Who is Pierre-Paul Riquet?

DSCF0033Pierre-Paul Riquet was born in 1609 in Beziers, the son of a solicitor and prosecutor. At a young age he was keen on mathematics and science so it was no surprise when he became interested in engineering. In 1630 he was appointed as a tax collector for the salt tax which enabled him to become very wealthy.

The main trade route between the north and south of France at that time was predominantly by sea around Spain. However, piracy was common during the 17th century and so Louis XIV was happy to support proposals for an alternative route.

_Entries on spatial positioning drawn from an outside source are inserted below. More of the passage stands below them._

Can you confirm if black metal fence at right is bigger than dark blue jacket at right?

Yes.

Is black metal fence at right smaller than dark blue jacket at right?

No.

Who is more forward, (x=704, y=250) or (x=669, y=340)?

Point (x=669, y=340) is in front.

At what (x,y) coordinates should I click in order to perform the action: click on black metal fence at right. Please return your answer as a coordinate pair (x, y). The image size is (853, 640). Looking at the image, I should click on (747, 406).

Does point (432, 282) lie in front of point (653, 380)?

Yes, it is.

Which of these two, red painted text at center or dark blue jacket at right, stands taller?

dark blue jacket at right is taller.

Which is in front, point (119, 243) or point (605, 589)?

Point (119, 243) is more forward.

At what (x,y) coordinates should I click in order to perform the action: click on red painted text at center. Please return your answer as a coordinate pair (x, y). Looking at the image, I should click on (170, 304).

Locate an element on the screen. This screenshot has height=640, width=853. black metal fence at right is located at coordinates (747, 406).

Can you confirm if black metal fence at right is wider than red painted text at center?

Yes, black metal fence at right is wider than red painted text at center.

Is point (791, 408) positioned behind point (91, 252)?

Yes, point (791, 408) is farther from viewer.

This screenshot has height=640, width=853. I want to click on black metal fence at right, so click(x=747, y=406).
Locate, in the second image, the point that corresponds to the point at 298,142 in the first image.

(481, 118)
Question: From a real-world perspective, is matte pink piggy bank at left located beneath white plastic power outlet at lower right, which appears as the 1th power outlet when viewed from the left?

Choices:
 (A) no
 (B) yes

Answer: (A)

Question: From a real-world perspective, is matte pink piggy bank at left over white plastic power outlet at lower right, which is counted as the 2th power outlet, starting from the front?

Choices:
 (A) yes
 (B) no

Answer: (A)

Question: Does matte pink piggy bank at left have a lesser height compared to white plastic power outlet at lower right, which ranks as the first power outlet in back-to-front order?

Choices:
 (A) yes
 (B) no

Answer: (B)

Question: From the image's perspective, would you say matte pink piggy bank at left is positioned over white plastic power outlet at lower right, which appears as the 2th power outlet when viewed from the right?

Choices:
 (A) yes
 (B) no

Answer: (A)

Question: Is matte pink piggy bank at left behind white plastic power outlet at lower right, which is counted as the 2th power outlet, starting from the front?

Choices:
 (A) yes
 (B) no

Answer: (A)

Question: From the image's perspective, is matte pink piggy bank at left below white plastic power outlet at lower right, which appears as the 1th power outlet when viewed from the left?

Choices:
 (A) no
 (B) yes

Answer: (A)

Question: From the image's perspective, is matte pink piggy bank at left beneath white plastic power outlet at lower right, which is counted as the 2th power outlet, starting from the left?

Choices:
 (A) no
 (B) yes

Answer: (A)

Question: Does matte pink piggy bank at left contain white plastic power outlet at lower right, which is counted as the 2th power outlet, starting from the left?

Where the Roman engineers had failed, Pierre-Paul Riquet succeeded in creating a 240km long artificial waterway between the river Garonne in Toulouse and the Mediterranean Sea.

It took 16 years to complete and Riquet used much of his own money to pay for it. However, the result included some major engineering marvels in the Beziers area:

The Fonserannes Lock Staircase: consisting of 8 chambers and 9 gates, this set of locks overcame a height change of 21.5m over a length of 300m and linked the canal to the river Orb. In the 19th century, the lowest lock of the set became redundant as the canal was diverted over the river via the Orb aqueduct.


The Orb Aqueduct: built in 1858, this 28m wide, 12m tall and 240m long aqueduct enabled the canal to be diverted over the river Orb.


The Malpas Tunnel: in order to overcome a lengthy diversion around the Ensérune hill, Riquet carved a tunnel through it. Completed in only 8 days, the tunnel is 8m high and 165m long.


Another of Riquet’s engineering achievements can be found further north, not far from the town of Revel.

Lac St Ferreol was created to provide the canal with the year-round water that it needed in order to operate effectively. The lake can contain up to 680,000 cubic metres of water when it is filled to capacity and the dam was completed in 1671.

by Simounet

by Simounet

Unfortunately, Riquet never got to see his final masterpiece in use. He died 8 months before it was opened in 1681.